Saved entries:

************

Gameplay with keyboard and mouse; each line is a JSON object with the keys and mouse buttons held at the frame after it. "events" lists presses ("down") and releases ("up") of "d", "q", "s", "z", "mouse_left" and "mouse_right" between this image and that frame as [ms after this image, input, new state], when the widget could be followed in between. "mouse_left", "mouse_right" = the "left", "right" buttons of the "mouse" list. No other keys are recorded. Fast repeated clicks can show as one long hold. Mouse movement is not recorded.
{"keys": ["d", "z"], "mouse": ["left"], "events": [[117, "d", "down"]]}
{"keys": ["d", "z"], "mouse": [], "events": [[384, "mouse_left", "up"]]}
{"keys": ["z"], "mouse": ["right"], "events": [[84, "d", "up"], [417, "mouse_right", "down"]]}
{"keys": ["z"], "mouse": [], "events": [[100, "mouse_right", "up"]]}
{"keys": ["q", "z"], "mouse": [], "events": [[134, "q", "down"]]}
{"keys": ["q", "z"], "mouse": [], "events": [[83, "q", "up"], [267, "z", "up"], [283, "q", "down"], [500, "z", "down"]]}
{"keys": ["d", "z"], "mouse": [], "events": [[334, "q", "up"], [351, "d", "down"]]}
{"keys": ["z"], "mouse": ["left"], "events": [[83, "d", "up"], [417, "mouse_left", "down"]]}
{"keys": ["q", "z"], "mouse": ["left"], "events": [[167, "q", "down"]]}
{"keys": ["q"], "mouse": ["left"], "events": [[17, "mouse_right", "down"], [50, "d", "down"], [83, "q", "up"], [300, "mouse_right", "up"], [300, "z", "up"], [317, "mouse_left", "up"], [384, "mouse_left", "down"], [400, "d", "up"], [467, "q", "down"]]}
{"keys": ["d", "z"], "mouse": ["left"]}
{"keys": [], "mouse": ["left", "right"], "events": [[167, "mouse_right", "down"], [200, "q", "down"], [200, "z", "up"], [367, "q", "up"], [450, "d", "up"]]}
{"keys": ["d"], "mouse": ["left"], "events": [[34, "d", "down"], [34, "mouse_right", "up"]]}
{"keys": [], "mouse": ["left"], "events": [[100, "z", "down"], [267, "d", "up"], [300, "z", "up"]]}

************

§ TASK
Set all of the data down again exactly.

§ WORKED SOLUTION
Gameplay with keyboard and mouse; each line is a JSON object with the keys and mouse buttons held at the frame after it. "events" lists presses ("down") and releases ("up") of "d", "q", "s", "z", "mouse_left" and "mouse_right" between this image and that frame as [ms after this image, input, new state], when the widget could be followed in between. "mouse_left", "mouse_right" = the "left", "right" buttons of the "mouse" list. No other keys are recorded. Fast repeated clicks can show as one long hold. Mouse movement is not recorded.
{"keys": ["d", "z"], "mouse": ["left"], "events": [[117, "d", "down"]]}
{"keys": ["d", "z"], "mouse": [], "events": [[384, "mouse_left", "up"]]}
{"keys": ["z"], "mouse": ["right"], "events": [[84, "d", "up"], [417, "mouse_right", "down"]]}
{"keys": ["z"], "mouse": [], "events": [[100, "mouse_right", "up"]]}
{"keys": ["q", "z"], "mouse": [], "events": [[134, "q", "down"]]}
{"keys": ["q", "z"], "mouse": [], "events": [[83, "q", "up"], [267, "z", "up"], [283, "q", "down"], [500, "z", "down"]]}
{"keys": ["d", "z"], "mouse": [], "events": [[334, "q", "up"], [351, "d", "down"]]}
{"keys": ["z"], "mouse": ["left"], "events": [[83, "d", "up"], [417, "mouse_left", "down"]]}
{"keys": ["q", "z"], "mouse": ["left"], "events": [[167, "q", "down"]]}
{"keys": ["q"], "mouse": ["left"], "events": [[17, "mouse_right", "down"], [50, "d", "down"], [83, "q", "up"], [300, "mouse_right", "up"], [300, "z", "up"], [317, "mouse_left", "up"], [384, "mouse_left", "down"], [400, "d", "up"], [467, "q", "down"]]}
{"keys": ["d", "z"], "mouse": ["left"]}
{"keys": [], "mouse": ["left", "right"], "events": [[167, "mouse_right", "down"], [200, "q", "down"], [200, "z", "up"], [367, "q", "up"], [450, "d", "up"]]}
{"keys": ["d"], "mouse": ["left"], "events": [[34, "d", "down"], [34, "mouse_right", "up"]]}
{"keys": [], "mouse": ["left"], "events": [[100, "z", "down"], [267, "d", "up"], [300, "z", "up"]]}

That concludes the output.